# [Dataset]
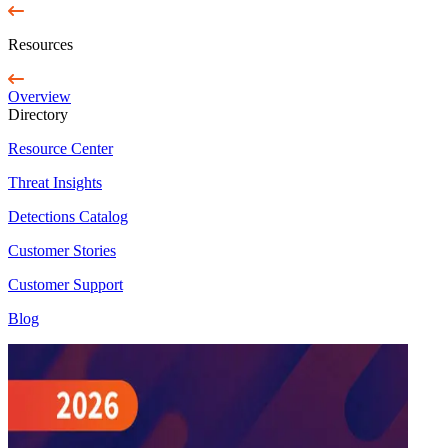
Resources
Overview
Directory
Resource Center
Threat Insights
Detections Catalog
Customer Stories
Customer Support
Blog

# [What you should do]
Each line above should be returned exactly as written, apart from any pictures.

# [Written response]
Resources
Overview
Directory
Resource Center
Threat Insights
Detections Catalog
Customer Stories
Customer Support
Blog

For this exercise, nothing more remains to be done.